Kembali ke permasalahan utama tadi, para peserta rapat yang duduk melingkari meja persegi panjang di ruang rapat mulai berdiskusi dengan rekan-rekan yang duduk bersebelahan. Tampak sang kakek yang duduk di antara peserta rapat memejamkan mata, memikirkan dengan jeli ide yang telah dilontarkan oleh cucu kesayangannya itu.
“Itu ide yang bagus. Kita bisa mengadakan acara pameran dan pemasangan iklan di beberapa negara untuk memperkenalkan brand kita. Bukankah handphone keluran terbaru kita akan segera rilis, kita bisa memulainya dengan mempromosikan itu.” Xiangg Lin berpendapat dengan antusias. Dia memegang pulpen berwarna ungu yang ujungnya di tempelkan ke dagu, itu kebiasaannya ketika berfikir. Dan itu membuatnya terlihat menggemaskan.
Sifat Xiangg Lin merupakan kebalikan dari sang kakak. Dia sangat ekspresif, periang, dan ceroboh.

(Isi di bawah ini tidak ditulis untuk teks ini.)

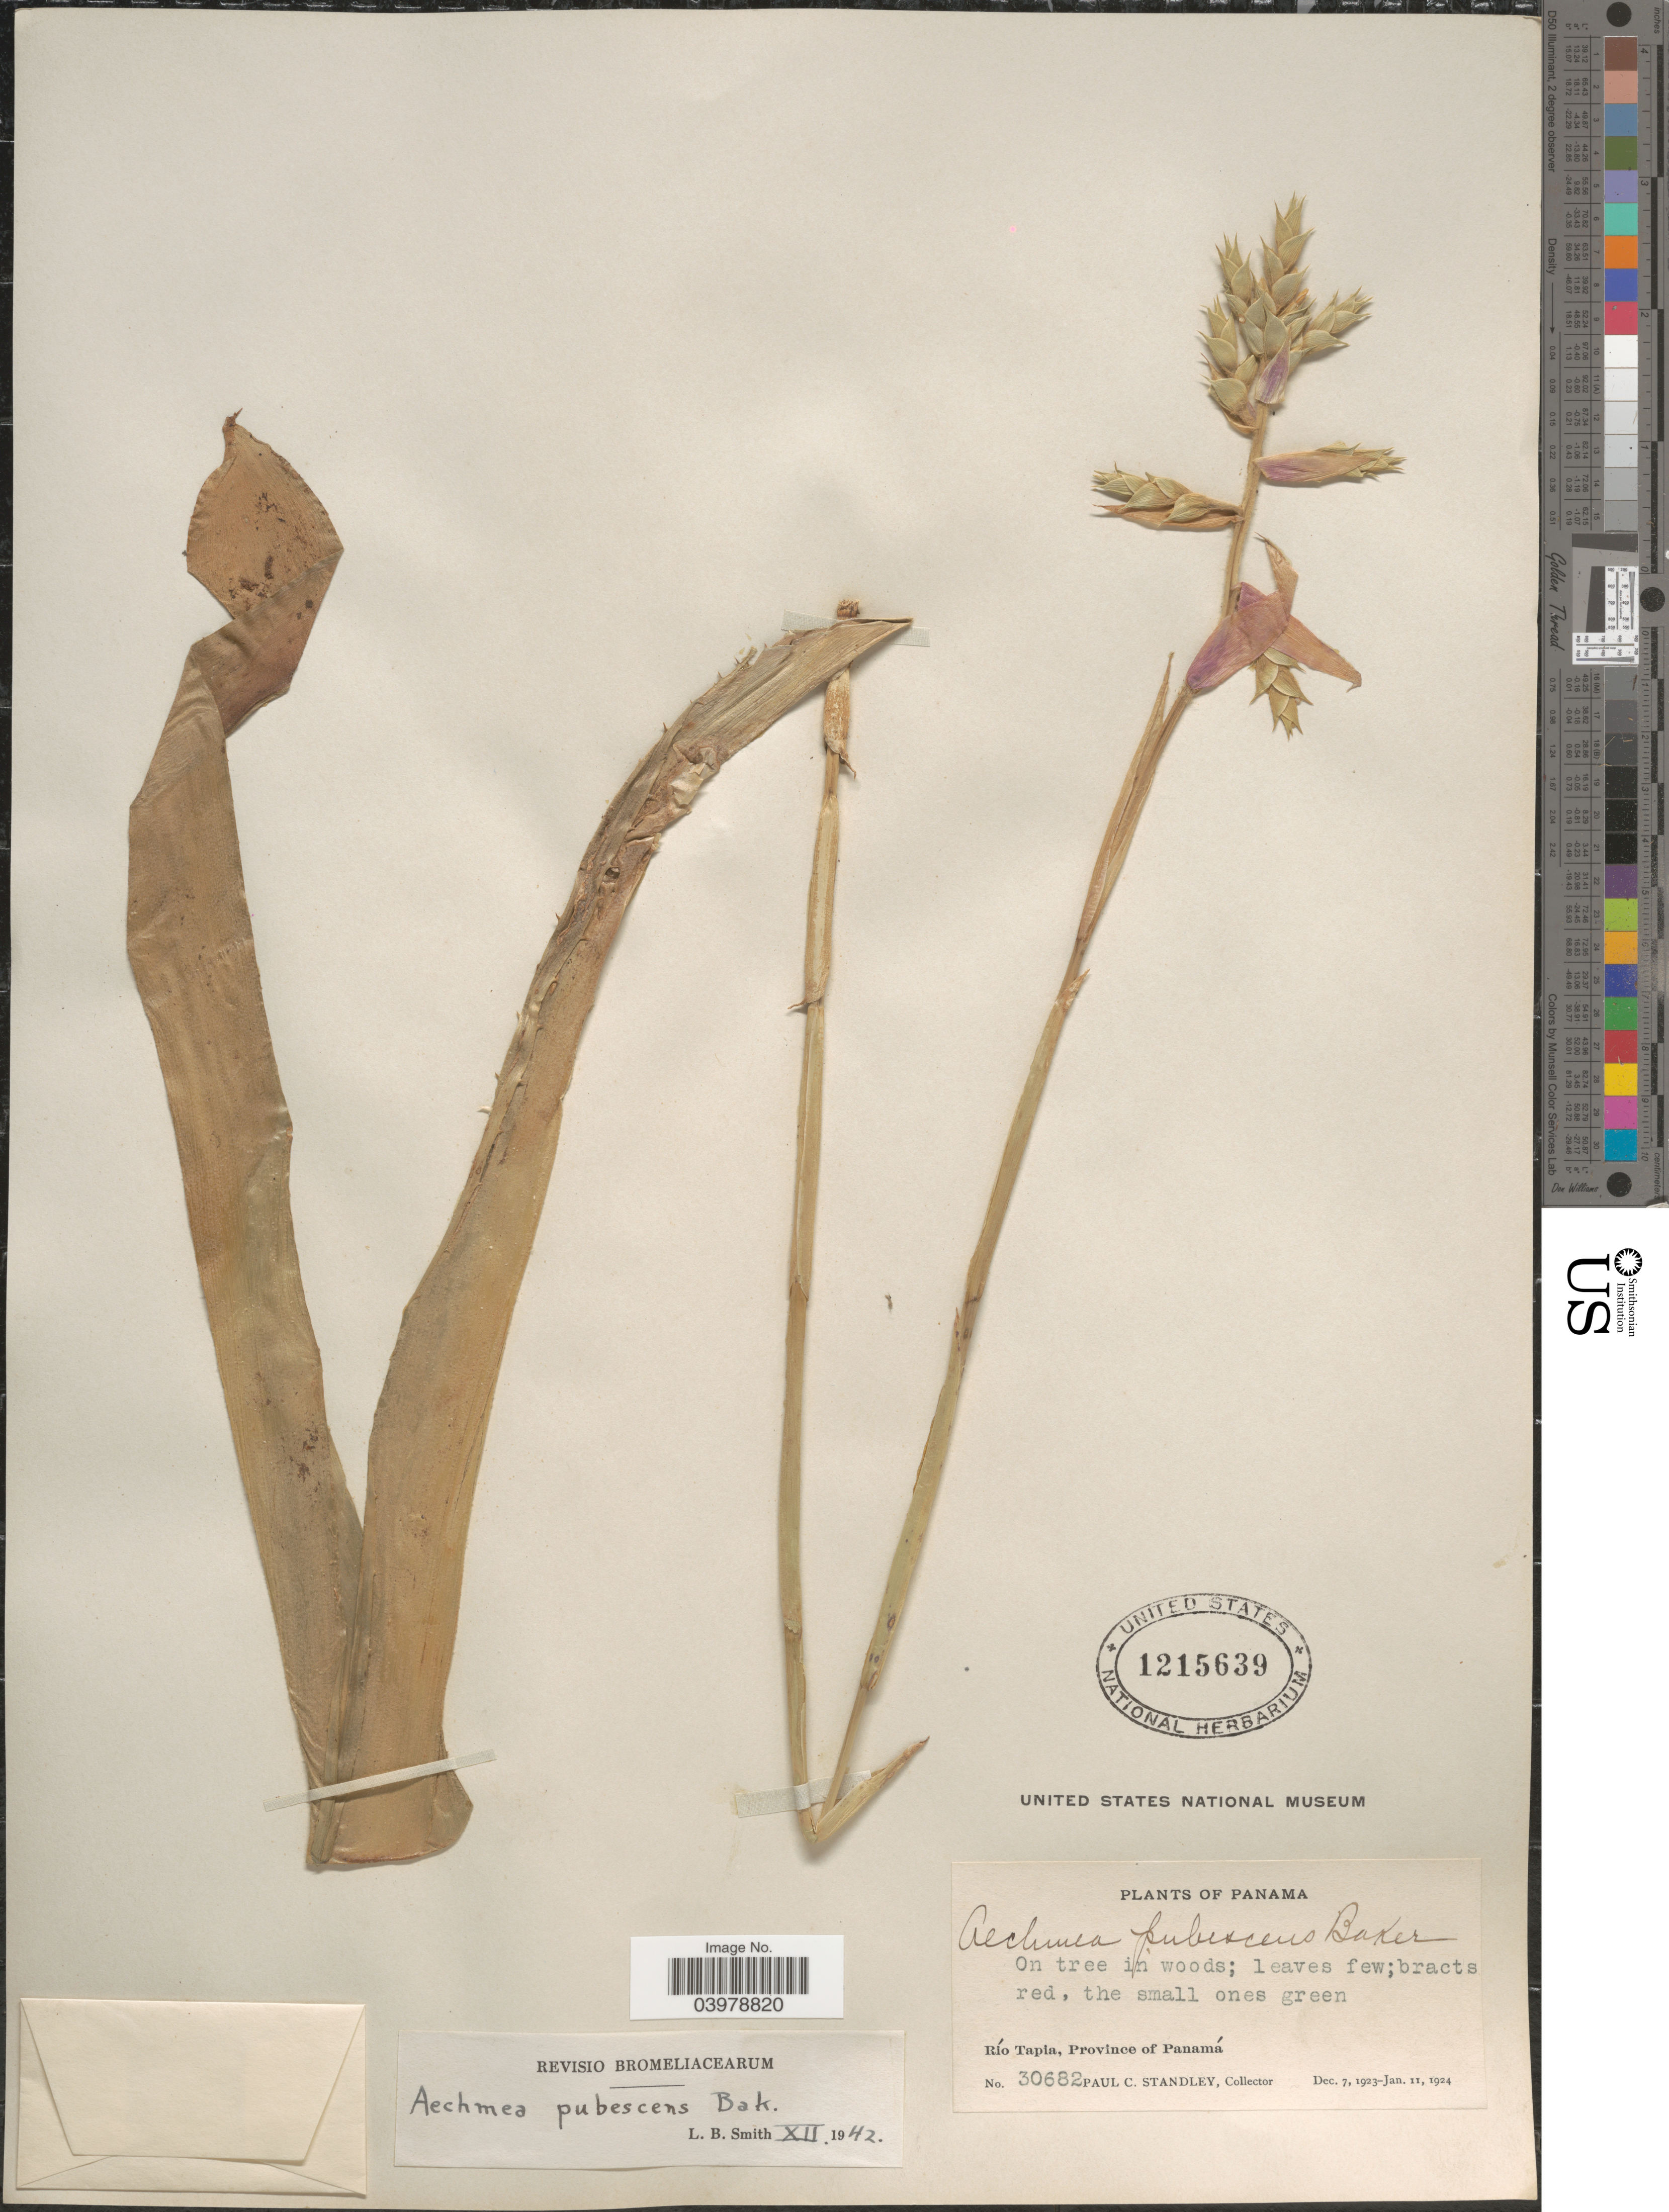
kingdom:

Meskipun begitu, dia juga memiliki intelegensi yang tak begitu jauh dari kakaknya. Wajahnya juga tak kalah menawan, kulit seputih susu, rambut curly panjang kecoklatan lengkap dengan poni, dan style yang girly. Jika bukan karena paksaan sang kakek untuk ikut membantu kakaknya mengurus perusahaan, mungkin sekarang dia sudah menjadi model terkenal.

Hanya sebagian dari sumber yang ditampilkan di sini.